In this work, we propose a novel method that involves dimensionality reduction using Probabilistic Principal Component Analysis on max-pooled data and mean-pooled data, and a Multilayer Feed Forward Neural Network (also known as Multilayer Perceptron(MLP)) which performs binary classification. Fig 2 shows the pipeline of our system. We validated our algorithm in the Alzheimers Disease Neuroimaging Initiative (ADNI) baseline dataset (N= 668) consisting of baseline data of subjects including 186 healthy control (CU), 336 Mild Cognitive Impairment (MCI) with 158 Late MCI and 178 Early MCI, and 146 AD. The FDG-PET images were processed using SPM,7 for alignment, segmentation and normalization. We measured F1-measure, precision, recall, negative and positive predictive values with a 10-fold cross validation. Our results indicate that our designed classifiers achieve competitive results while max pooling results into better classification performance compared to results on mean pooled features.

Figure 2.

Figure 2

Classification Pipeline. From the left to the right: pre-processed PET data is the initial input data; PET images are normalized by ; Max-pooling/Mean-pooling for two classification pipelines performed on each subject's data to reduce the dimension of features from 79x95x79 to 4050x1; probabilistic Principal Component Analysis (PCA) is applied to further reduce the number of features from 4050 to 250 – 300; new features with reduced dimensions per image is passed to train a Multilayer Feed-forward Neural Network; the neural network assigns class labels asa binary classification problems.

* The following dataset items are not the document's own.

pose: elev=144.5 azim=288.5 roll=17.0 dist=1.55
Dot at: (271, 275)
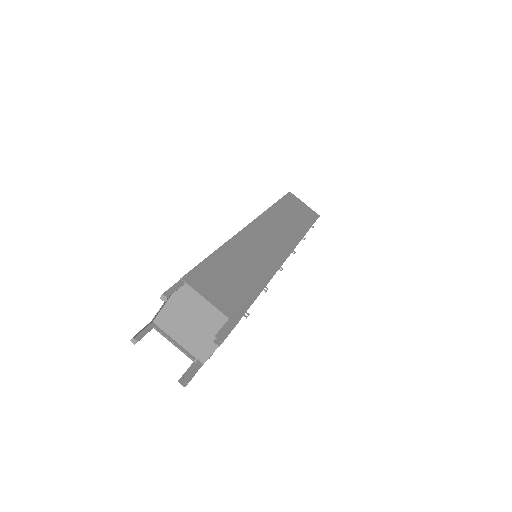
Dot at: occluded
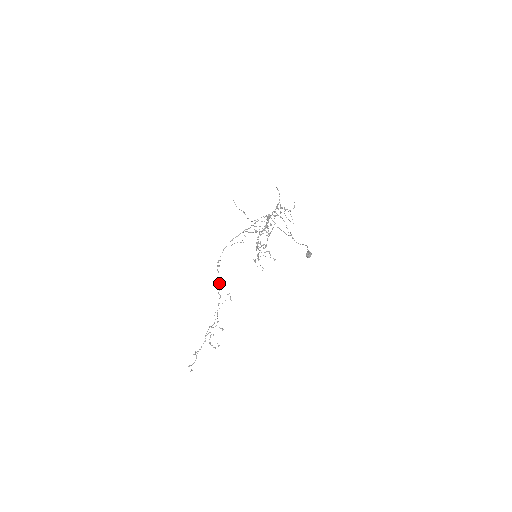
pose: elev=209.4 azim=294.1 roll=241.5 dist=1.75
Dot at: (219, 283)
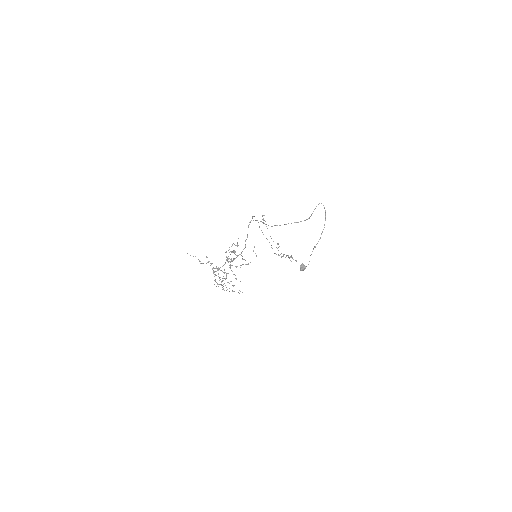
Dot at: occluded
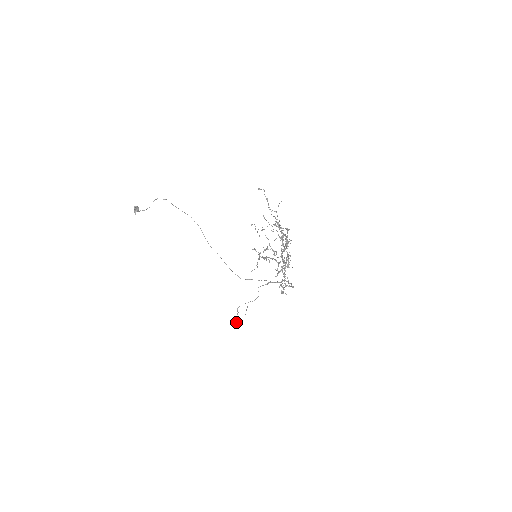
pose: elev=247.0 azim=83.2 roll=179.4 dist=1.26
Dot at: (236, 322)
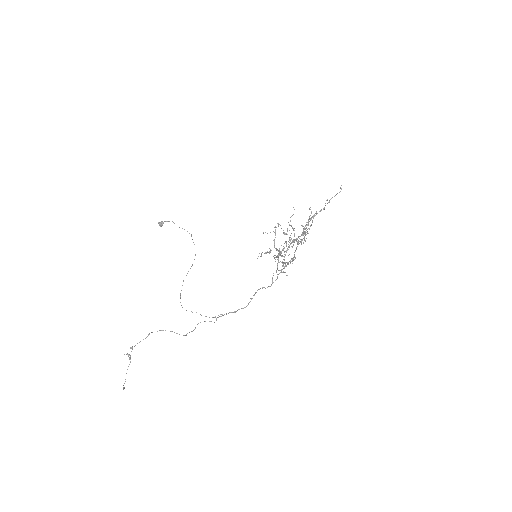
Dot at: (124, 354)
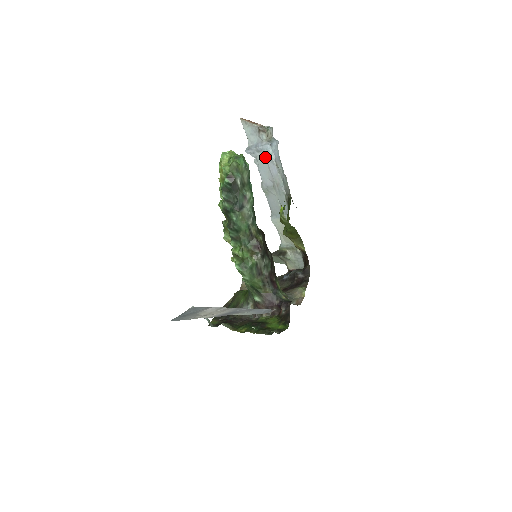
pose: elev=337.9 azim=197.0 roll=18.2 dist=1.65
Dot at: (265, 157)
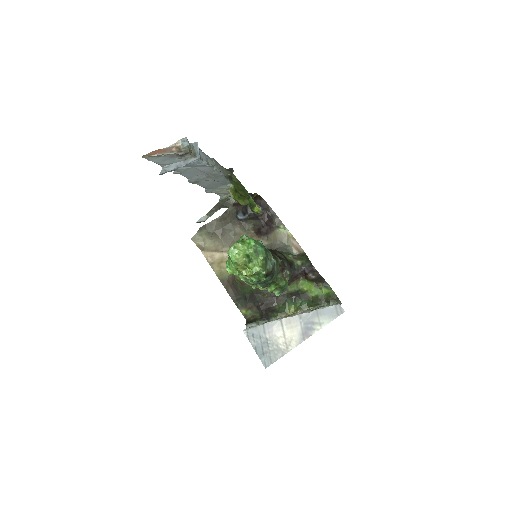
Dot at: (192, 167)
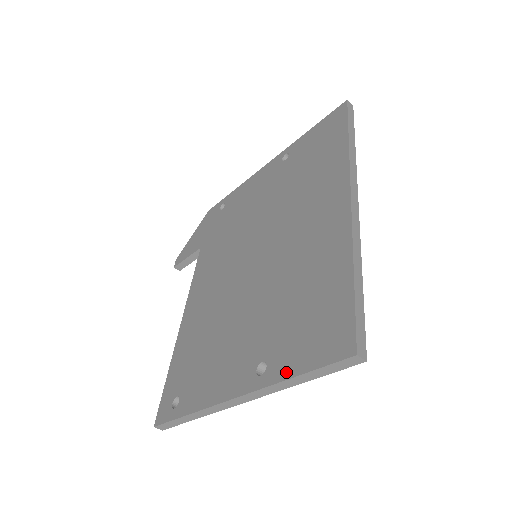
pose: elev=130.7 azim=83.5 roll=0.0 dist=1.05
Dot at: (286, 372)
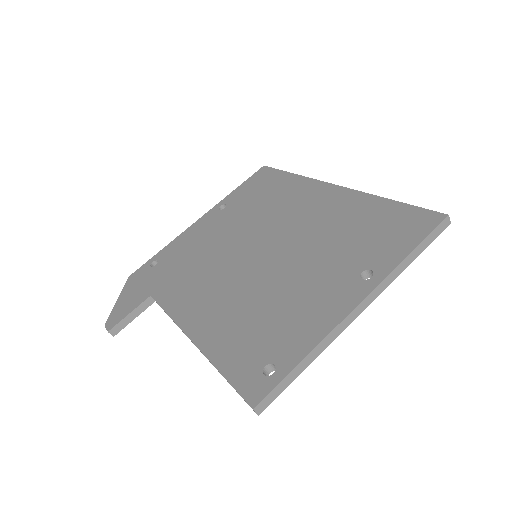
Dot at: (398, 257)
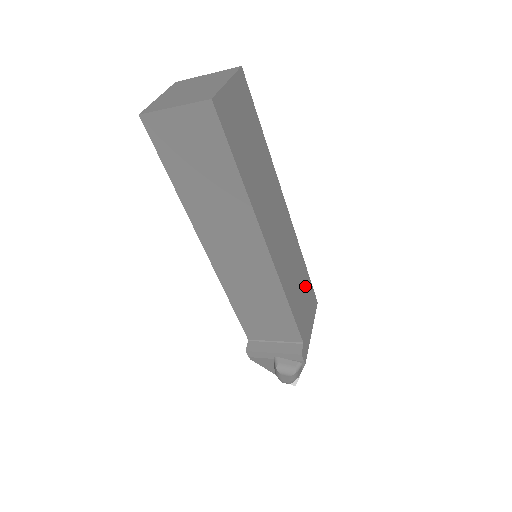
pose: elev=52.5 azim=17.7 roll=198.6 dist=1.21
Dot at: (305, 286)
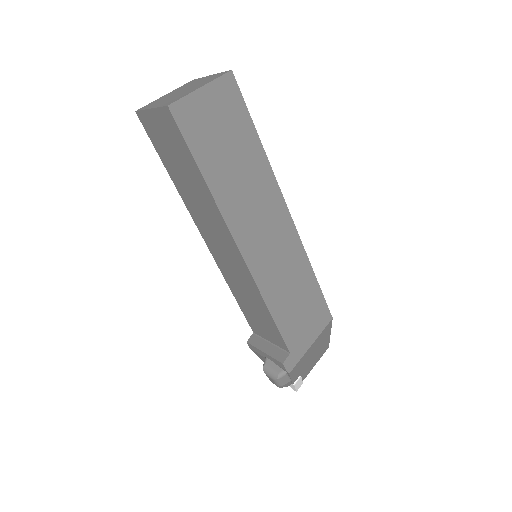
Dot at: (309, 298)
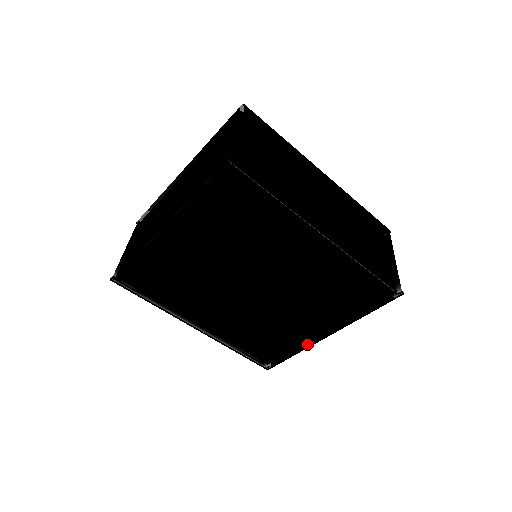
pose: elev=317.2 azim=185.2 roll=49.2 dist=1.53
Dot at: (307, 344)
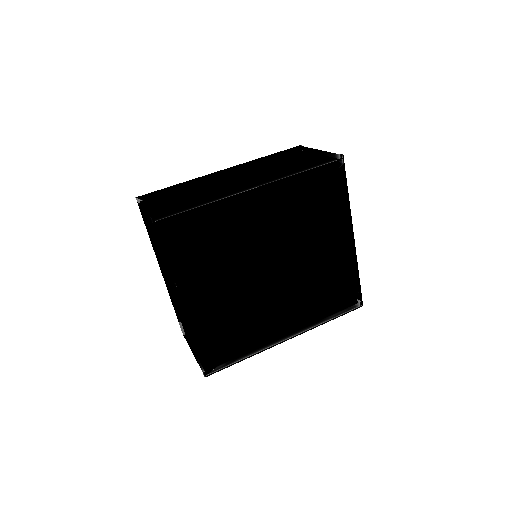
Dot at: (354, 258)
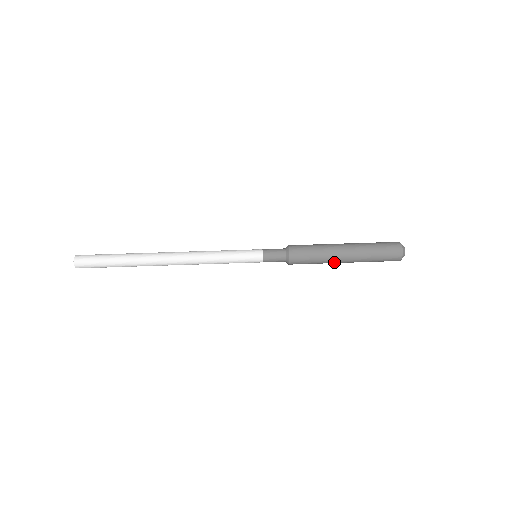
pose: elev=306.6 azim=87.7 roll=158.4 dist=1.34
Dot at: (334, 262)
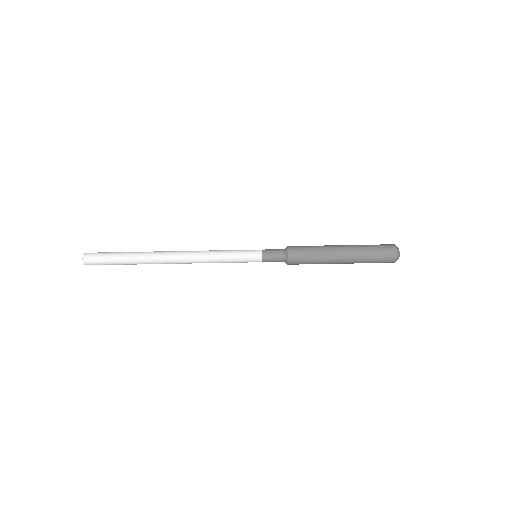
Dot at: (331, 261)
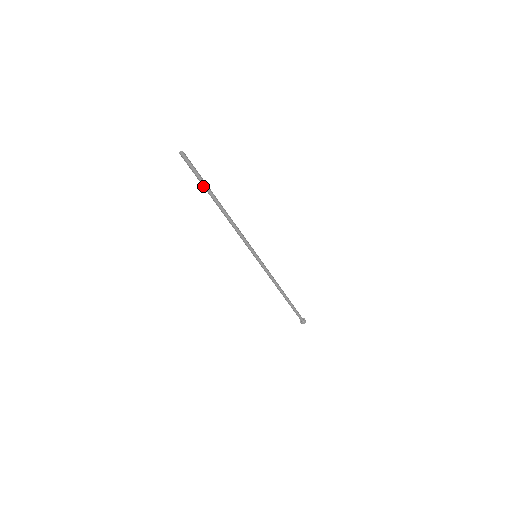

Our work has three main contributions. First, we propose a coherent and efficient deep learning framework that well explores the possibility of FDG-PET for AD diagnosis. Secondly we evaluated our work in a relatively large dataset and achieved competitive results. Thirdly we exhibit the effective increase in classification performance with the addition of demographic variables (Age, Gender, APOE 1, APOE 2, and FAQ score) to our max-pooled (intensity) data. We conduct thorough comparison experiments by comparing our work to other state-of-the-art FDG-PET analysis methods. Our work may inspire more deep learning based work on FDG-PET analysis and advance preclinical AD research.

2. Data and Methods

We work on FDG-PET data from the ADNI-2 dataset. This dataset contains FDG-PET data that has been manually labeled into diagnostic categories by an expert. The baseline data of patients includes 186 healthy control (CU), 336 Mild Cognitive Impairment (MCI) with 158 Late MCI and 178 Early MCI, and 146 AD.

2.1 Data and Processing

The size of each FDG-PET image is 79 × 95 × 79. Table 1 shows the age distribution for our subjects. We normalize the data to linearly align all the images into a common space using the software toolkit Statistical Parametric Mapping.7 The normalized FDG-PET images are of size 79 × 95 × 79. Each value is a voxel intensity value. We use the intensity values for the whole brain in our experiments. Each voxel is a feature and hence the feature dimensionality is 592895(fdim) per image data sample. Since the number of data samples is much less than the number of features(nfdim), we use dimensionality reduction techniques to reduce fdim. This is discussed in the next section. We then use a multilayer perceptron classifier to perform binary classification. A gene called APOE can influence the risk for the more common late-onset type of Alzheimer's. There are three types of the APOE gene, called alleles: APOE2, E3 and E4. The E2 allele is the rarest form of APOE and carrying even one copy appears to reduce the risk of developing Alzheimer's by up to 40%. APOE3 is the most common allele and doesn't seem to influence risk. The APOE4 allele, present in approximately 20% of people, increases the risk for Alzheimer's and lowers the age of onset. The National Institutes of Health recommends genetic testing for APOE status to advance drug research in clinical trials. APOE4 is just one of many risk factors for dementia and its influence can vary across age, gender, race, and nationality8.9

Table 1. Age Distribution for Subjects.

Category Age ± SD Age Range Males Females
AD 74.74 ± 8.16 56 ∼ 90 85 61
MCI 71.88 ± 7.34 55 ∼ 91 186 150
LMCI 72.50 ± 7.51 55 ∼ 91 84 74
EMCI 71.34 ± 7.20 55 ∼ 88 102 76
CU 73.56 ± 6.25 56 ∼ 89 89 97

We use this information to further enhance our classification performance. We also use the age, gender and FAQ (Functional Activities Questionnaire) scores for each subject. FAQ is an informant-based measure of functional abilities. Informants provide performance ratings of the target person on ten complex higher-order activities. We have the FAQ scores, APOE1 and APOE2 values for each of our subjects.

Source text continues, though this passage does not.